Jurors found both defendants guilty. But Mateo argued on appeal that Los Angeles Superior Court Judge Laura Priver’s jury instructions were erroneous and incomplete.

The trial judge should not have allowed jurors to find Mateo guilty on the theory that Scroggins’ attempt to kill the victim was a natural and probable consequence of Mateo starting the fight, without distinguishing between premeditated and unpremeditated attempted murder, the defense argued.

If only the latter was a natural and probable consequence, the defense argued, Mateo should not have been convicted. Mateo’s court-appointed appellate attorney, James Koester, further argued that jurors should have been instructed that Mateo had to have foreseen that Scroggins would commit premeditated attempted murder.

Prior Ruling

Koester acknowledged that the argument was inconsistent with People v. Favor (2012) 54 Cal.4th 868. But subsequent rulings by the California and U.S. supreme courts undermine Favor’s holding, he said.

Justice Audrey Collins, writing for Div. Four of this district’s Court of Appeal, disagreed.

Favor, she said, was determined adversely to the defendant on a “virtually identical” issue—whether a defendant who aided and abetted a robbery could be convicted of attempted premeditated murder where the jury was only instructed that attempted murder was a natural and probable consequence of the robbery. The court said a premeditation instruction was not necessary.
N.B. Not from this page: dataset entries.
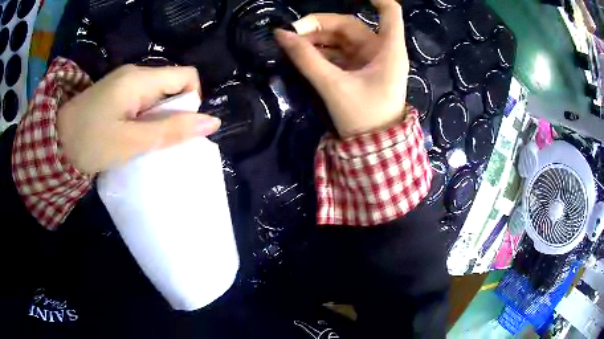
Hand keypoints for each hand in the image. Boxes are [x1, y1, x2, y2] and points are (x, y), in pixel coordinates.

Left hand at [57, 65, 220, 174]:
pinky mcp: (116, 94)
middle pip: (172, 85)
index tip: (175, 128)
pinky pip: (143, 101)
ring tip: (141, 140)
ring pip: (158, 95)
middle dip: (172, 113)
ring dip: (158, 118)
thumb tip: (213, 122)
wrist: (54, 143)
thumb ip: (170, 131)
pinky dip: (145, 118)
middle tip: (154, 139)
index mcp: (140, 78)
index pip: (187, 76)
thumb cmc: (90, 142)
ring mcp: (124, 82)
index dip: (191, 101)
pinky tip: (132, 135)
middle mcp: (135, 73)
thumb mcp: (131, 141)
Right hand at [275, 0, 407, 137]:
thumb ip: (307, 59)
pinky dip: (321, 51)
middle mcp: (380, 50)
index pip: (389, 12)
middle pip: (349, 25)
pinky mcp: (359, 69)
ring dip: (316, 39)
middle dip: (319, 26)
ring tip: (293, 45)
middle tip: (292, 33)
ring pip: (340, 38)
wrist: (373, 148)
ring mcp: (369, 59)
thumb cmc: (363, 117)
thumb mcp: (334, 86)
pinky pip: (338, 52)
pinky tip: (303, 54)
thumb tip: (281, 34)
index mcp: (388, 50)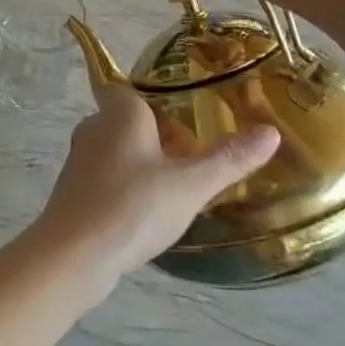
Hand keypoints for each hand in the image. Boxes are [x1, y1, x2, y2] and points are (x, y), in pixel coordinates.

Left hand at [32, 19, 279, 294]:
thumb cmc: (133, 207)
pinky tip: (145, 217)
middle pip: (131, 122)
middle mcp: (95, 125)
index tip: (186, 130)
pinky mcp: (73, 190)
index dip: (160, 106)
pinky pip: (107, 178)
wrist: (73, 255)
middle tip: (191, 167)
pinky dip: (126, 189)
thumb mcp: (190, 185)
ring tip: (174, 194)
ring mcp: (79, 158)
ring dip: (144, 166)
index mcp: (121, 111)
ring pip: (118, 151)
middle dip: (160, 140)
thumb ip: (229, 158)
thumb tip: (271, 132)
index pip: (136, 91)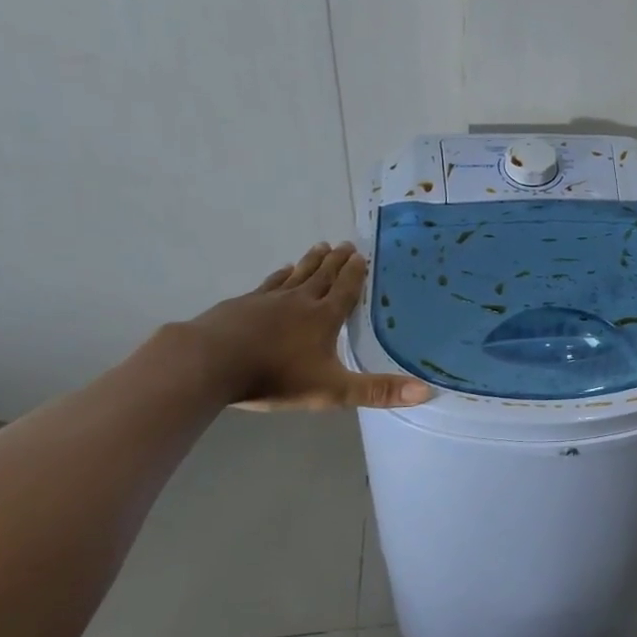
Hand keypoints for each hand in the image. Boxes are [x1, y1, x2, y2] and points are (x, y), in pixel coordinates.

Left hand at [184, 243, 431, 410]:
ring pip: (296, 275)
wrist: (211, 363)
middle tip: (346, 243)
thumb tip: (426, 392)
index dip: (355, 274)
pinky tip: (281, 270)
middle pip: (323, 276)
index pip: (345, 290)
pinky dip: (280, 275)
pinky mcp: (242, 305)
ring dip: (311, 261)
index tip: (362, 255)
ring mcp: (268, 300)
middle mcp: (300, 301)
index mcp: (324, 318)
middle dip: (337, 261)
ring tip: (319, 246)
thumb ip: (377, 392)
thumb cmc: (275, 376)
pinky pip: (269, 284)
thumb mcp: (333, 390)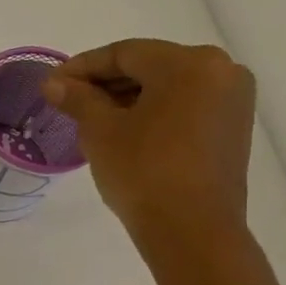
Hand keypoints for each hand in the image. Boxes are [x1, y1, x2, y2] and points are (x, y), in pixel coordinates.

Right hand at [42, 40, 256, 258]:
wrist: (191, 230)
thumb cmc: (143, 172)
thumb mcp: (100, 131)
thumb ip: (77, 98)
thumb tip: (54, 83)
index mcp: (190, 63)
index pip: (125, 53)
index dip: (82, 67)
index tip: (52, 84)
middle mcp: (220, 71)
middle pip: (150, 66)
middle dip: (105, 83)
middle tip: (68, 101)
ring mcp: (232, 101)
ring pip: (168, 87)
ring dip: (128, 98)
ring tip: (91, 118)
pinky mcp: (233, 128)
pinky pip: (185, 106)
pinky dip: (153, 112)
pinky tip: (124, 130)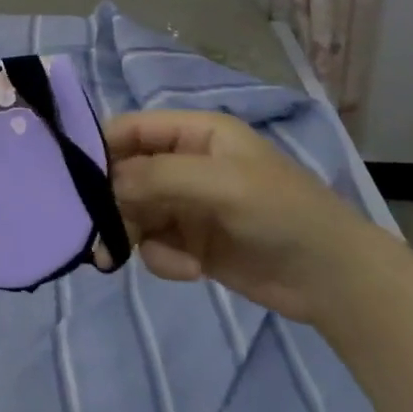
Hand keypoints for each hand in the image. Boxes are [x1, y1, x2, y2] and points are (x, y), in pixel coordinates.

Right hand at [105, 110, 381, 323]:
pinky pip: (153, 244)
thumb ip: (158, 177)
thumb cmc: (282, 213)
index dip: (101, 150)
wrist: (336, 280)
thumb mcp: (221, 184)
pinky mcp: (190, 242)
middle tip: (100, 233)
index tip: (77, 183)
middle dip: (113, 203)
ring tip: (144, 258)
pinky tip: (189, 269)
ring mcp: (186, 204)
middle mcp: (183, 163)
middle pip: (124, 174)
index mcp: (194, 133)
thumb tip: (104, 185)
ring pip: (133, 212)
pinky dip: (162, 258)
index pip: (129, 130)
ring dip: (133, 234)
That holding, Collins said, has not been repudiated by Alleyne v. United States (2013) 133 S. Ct. 2151 or People v. Chiu (2014) 59 Cal.4th 155. The justice noted that in Chiu, which rejected the natural and probable consequences doctrine as the basis of a first degree murder conviction, the court distinguished Favor, in part because premeditation is an element of first degree murder, but not of attempted murder, the distinction between premeditated and unpremeditated attempted murder being statutory and relating only to penalty.

Collins also said that while the Chiu court did not discuss Alleyne, it was presumably aware of the ruling, and “elected to leave Favor…intact, and maintain a distinction between first degree murder and attempted premeditated murder for purposes of the natural and probable consequences doctrine.”

In other conference action, the court said it would limit its previously granted review of Kim v. Toyota Motor Corporation (2016) 243 Cal. App. 4th 1366 to the single issue of whether evidence of industry custom may be admitted as relevant to the risk-benefit analysis that the high court has approved in strict liability cases. Div. Seven of this district’s Court of Appeal said such evidence was admissible in order to show that it should not held liable on a theory of strict products liability based on design defect.